The next demonstration is scheduled for Friday, it will be interesting to see if these people are allowed to continue to congregate, how the government decides to involve itself (or not) in the issue, and if the anger and passion - uncharacteristic of a protest in Vienna - will once again consume the crowds.
In the interim, with another convoy on the way to Gaza, it would do Israel well to reassess their approach to such confrontations.
It will also be interesting to see whether, the Obama administration, which has expressed its sympathies to Turkey, but refrained from condemning Israel, will fulfill its responsibility of reigning Israel in.

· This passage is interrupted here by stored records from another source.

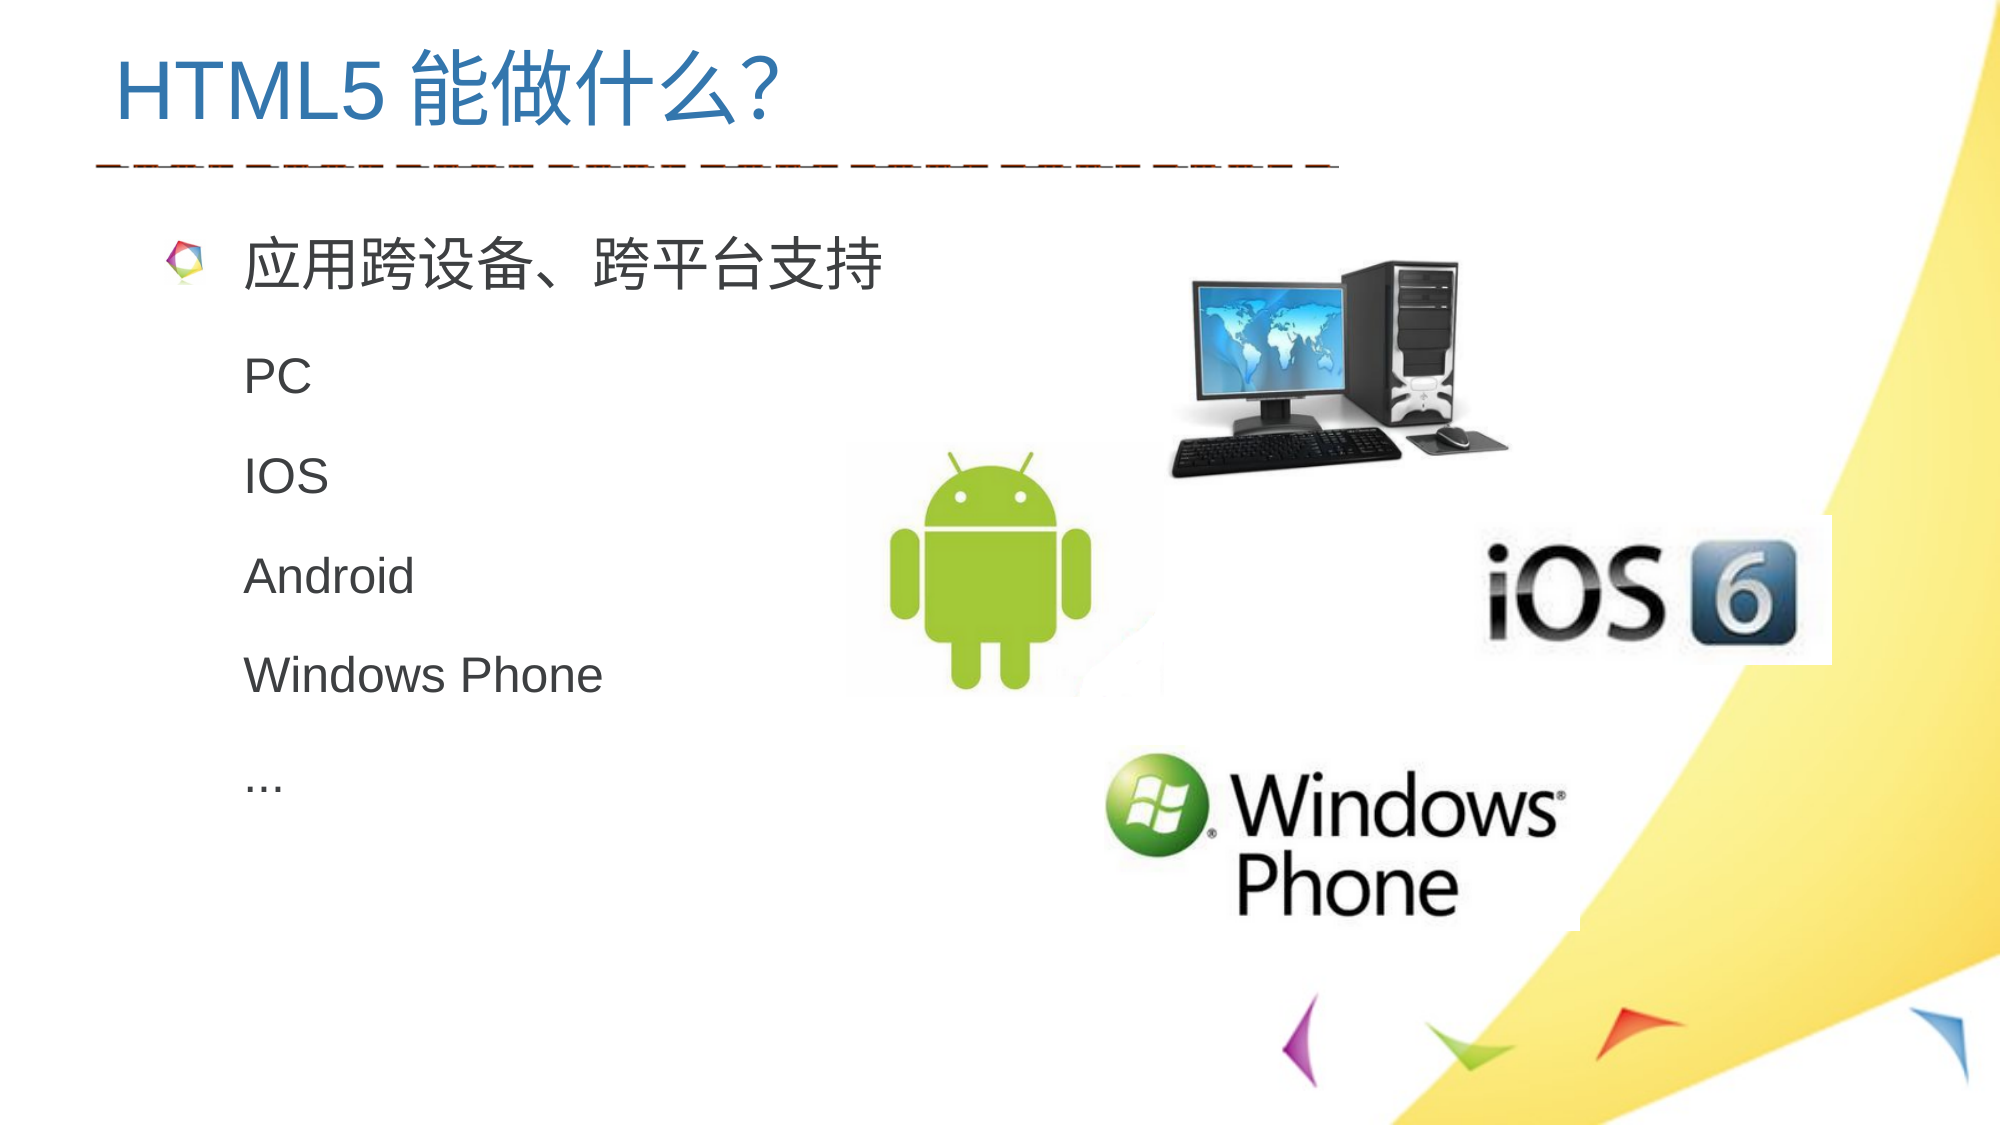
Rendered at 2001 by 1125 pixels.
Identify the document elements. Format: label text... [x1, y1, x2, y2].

picture [1104, 745, 1580, 931]
text_box HTML5能做什么？ [99, 28, 1707, 159]
picture [164, 239, 206, 285]
picture [88, 0, 2000, 1125]
list 应用跨设备、跨平台支持 PC IOS Android Windows Phone ... [149, 184, 1586, 973]
picture [846, 249, 1520, 697]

Obama might use his rhetorical flair to condemn Israel. But his words alone wouldn't carry much weight or appease the thousands of protesters the world over.
If I were an Obama advisor I would encourage him to make his point through actions not words, in fact one simple act.
He should organize a US ship to carry several tons of humanitarian aid and sail towards Gaza without any public announcements, putting the ball in Israel's court and giving them a second chance to do the right thing.
That would be change I could believe in, as unbelievable a possibility as it may be.